Note that this isn't really using $1, in the sense of using the Perl $1
variable.  It's actually using the return value of the m// match
expression, which in list context is a list containing all of the
parentheses matches found in the regex (or if there are no parentheses in
the regex, the text that the regex matches).  It so happens that in this
case $1 and the return value of m// are *mostly* the same (but with one
exception; see below).

> I have one last question.  The documentation for map says:

>        map BLOCK LIST
>        map EXPR,LIST
>                [...]  Evalu­
>                ates BLOCK or EXPR in list context, so each ele­
>                ment of LIST may produce zero, one, or more ele­
>                ments in the returned value.

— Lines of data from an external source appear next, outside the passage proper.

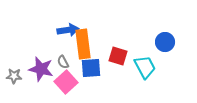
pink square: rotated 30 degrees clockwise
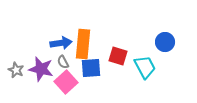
blue arrow: moved 7 px left, 13 px down
orange rectangle: rotated 12 degrees clockwise
gray star: moved 2 px right, 6 px up; rotated 21 degrees clockwise
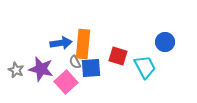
gray semicircle: moved 12 px right
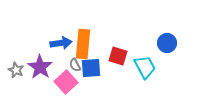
blue circle: moved 2 px right, 1 px down
gray semicircle: moved 3 px down
purple star: moved 1 px left, 2 px up; rotated 20 degrees clockwise
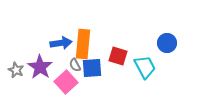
blue square: moved 1 px right
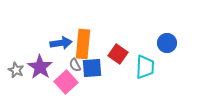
red square: moved 2 px up; rotated 18 degrees clockwise
cyan trapezoid: rotated 30 degrees clockwise
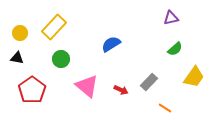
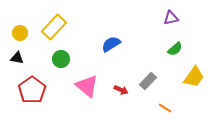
gray rectangle: moved 1 px left, 1 px up
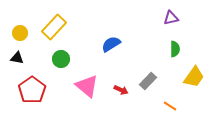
green semicircle: rotated 49 degrees counterclockwise
orange line: moved 5 px right, 2 px up
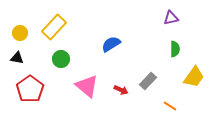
red pentagon: moved 2 px left, 1 px up
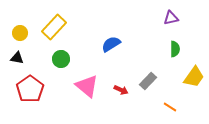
orange line: moved 1 px down
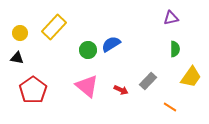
green circle: moved 27 px right, 9 px up
yellow trapezoid: moved 3 px left
red pentagon: moved 3 px right, 1 px down
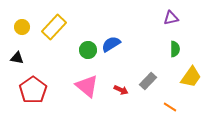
yellow circle: moved 2 px right, 6 px up
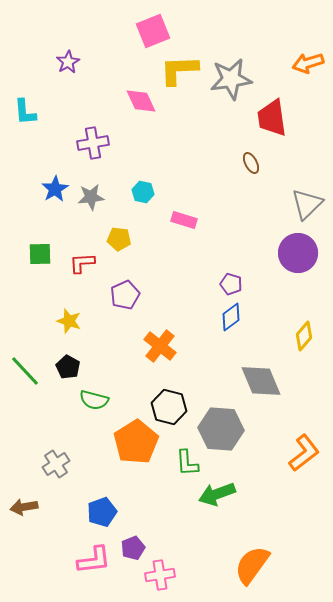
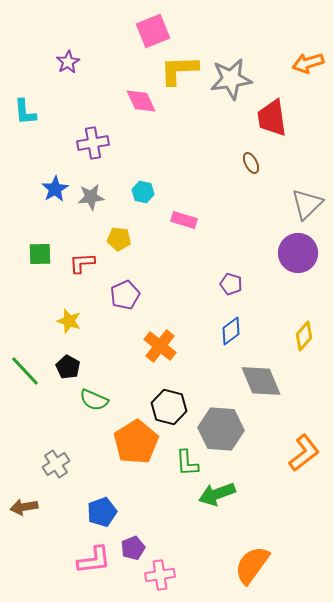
blue diamond at (231, 317): moved 14 px down
green semicircle at (94, 400): rotated 8 degrees clockwise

> and I just don't know how to return 0 elements.  I tried this, without
> success:

Return an empty list.

This is an obscure corner of Perl, but basically Perl flattens lists.  So,
for example, if you assign something in list context like this:

    @list = (1, 2, (), 3, 4, (), 5);

with empty lists in it, the empty lists disappear:

windlord:~> perl -e '@list = (1, 2, (), 3, 4, (), 5); print "@list: $#list\n"'
1 2 3 4 5: 4

Note that there's five elements in the resulting list, and it's just as if
the empty lists didn't exist.  This is just a special case of general list
flattening; consider:

windlord:~> perl -e '@list = (1, 2, (3, 4), 5); print "@list: $#list\n"'
1 2 3 4 5: 4

So to return nothing from a map block, return ().  That's the reason why
this doesn't work:

> my @list = ('0: even', '1: odd', '2: even', '3: odd');

> my @evens = map { $1 if m/(\d): even/ } @list;
> my @odds  = map { $1 if m/(\d): odd/  } @list;

Here, you're no longer returning the value of m//; you're returning the
value of the scalar variable $1.  $1 is going to either contain a match or
will be undef, which join will turn into the empty string.  That's not
what you want, though; you don't want a list that contains a few undefs,
but instead you want the items that don't match to just disappear.  This
is where the return value of m// comes in handy; because it returns a list
of the matching parens, when the pattern doesn't match it returns an empty
list which then does exactly what you want.